Buckley and Cafferata said they are looking for common denominators in claims that have been automatically flagged to find a way to move them along in bulk.

“Let’s say, for example, we need a tax return filed for PUA, (and you can) say, ‘Just look, is it there? OK, boom. I’m going to do, what, a thousand in two days and get those moving,’ ” Buckley said.

Technical fixes could allow for mass adjudication and faster approvals, she said.

Other issues or categories could include early filers, people eligible for both PUA and traditional benefits and claims needing additional identity verification, Buckley said.

Additionally, the state is identifying ways to increase staff through hiring or borrowing from state agencies. It has already identified 300 potential workers in the Department of Health and Human Services’ division of welfare and supportive services who are willing to work overtime for DETR.

“We’re pushing on every lever we possibly can to help bring staffing resources in,” Cafferata said.

She and Buckley said they are also hearing from retired employees with DETR’s employment security division who are interested in helping and wouldn’t require training.

Buckley said she has recruited volunteers for the task force she is heading, including Anthony Pearl, general counsel for The Cosmopolitan of Las Vegas; Steve Fisher, administrator for the state’s welfare division; Vanessa Alpers, a longtime state employee; and Michael Schmidt, senior intelligence manager at Siemens.

‘Fraud is not an excuse’

DETR and state officials have pointed to rampant fraud as a significant roadblock to paying out claims. Many states are dealing with the same issues.

Fraud is as big a problem as it’s made out to be, Buckley said, “conservatively” estimating 200,000 fraudulent benefits applications in Nevada. In court documents produced last month, DETR estimated that between 133,748 and 185,484 possibly fraudulent jobless claims have been filed.

“Fraud is not an excuse to not pay eligible folks, but they clog up the pipeline,” Buckley said. “And they cause staff to spend time they shouldn’t be spending on claims when you have an eligible, deserving Nevadan waiting.”

The state brought aboard Bill Strong, the former chief fraud investigator in the state’s welfare agency, to help “build out” DETR’s fraud unit, Cafferata said. That will take some time to do, but in the meantime, the department is working with the offices of the U.S. attorney and the state attorney general to combat and prosecute bogus claims.

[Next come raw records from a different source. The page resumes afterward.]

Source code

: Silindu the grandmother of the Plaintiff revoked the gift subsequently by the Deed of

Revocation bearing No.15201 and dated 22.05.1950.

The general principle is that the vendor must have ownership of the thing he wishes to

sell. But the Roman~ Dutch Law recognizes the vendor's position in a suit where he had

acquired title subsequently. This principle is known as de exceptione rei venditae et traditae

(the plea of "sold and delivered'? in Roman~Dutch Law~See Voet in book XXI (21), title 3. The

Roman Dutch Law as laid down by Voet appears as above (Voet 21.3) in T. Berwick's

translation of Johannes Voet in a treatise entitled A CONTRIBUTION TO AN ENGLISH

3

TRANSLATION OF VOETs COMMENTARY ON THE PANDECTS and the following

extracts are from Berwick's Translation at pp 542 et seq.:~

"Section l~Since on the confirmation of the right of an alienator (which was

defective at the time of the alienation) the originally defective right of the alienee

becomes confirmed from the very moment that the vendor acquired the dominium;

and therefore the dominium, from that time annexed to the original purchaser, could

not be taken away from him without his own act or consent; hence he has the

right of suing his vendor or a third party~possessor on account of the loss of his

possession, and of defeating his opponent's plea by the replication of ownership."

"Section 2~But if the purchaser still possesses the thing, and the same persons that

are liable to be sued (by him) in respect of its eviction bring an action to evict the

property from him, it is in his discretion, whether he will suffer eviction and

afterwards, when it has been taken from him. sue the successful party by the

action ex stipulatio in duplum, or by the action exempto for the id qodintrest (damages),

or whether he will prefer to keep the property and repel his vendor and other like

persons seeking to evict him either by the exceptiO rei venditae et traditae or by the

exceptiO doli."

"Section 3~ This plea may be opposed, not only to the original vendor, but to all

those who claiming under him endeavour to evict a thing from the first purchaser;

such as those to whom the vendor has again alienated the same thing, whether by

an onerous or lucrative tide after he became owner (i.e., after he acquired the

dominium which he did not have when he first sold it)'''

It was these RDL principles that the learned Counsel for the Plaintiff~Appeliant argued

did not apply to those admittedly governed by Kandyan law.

Additionally, the state recently approved language for an automated response that will go out to those who report fraud.

The response details next steps for possible fraud victims and assures them that their report has been received, Buckley said. Buckley said the state is compiling fraud data and will release that to the public.

DETR will work to be responsive to the public in its work, but Cafferata said she knows that the strongest way to regain the trust of a frustrated public is to pay claims.

“Our goal is to pay everybody who is legally eligible and then do a better job of communicating with folks if they don’t meet (those) requirements,” she said.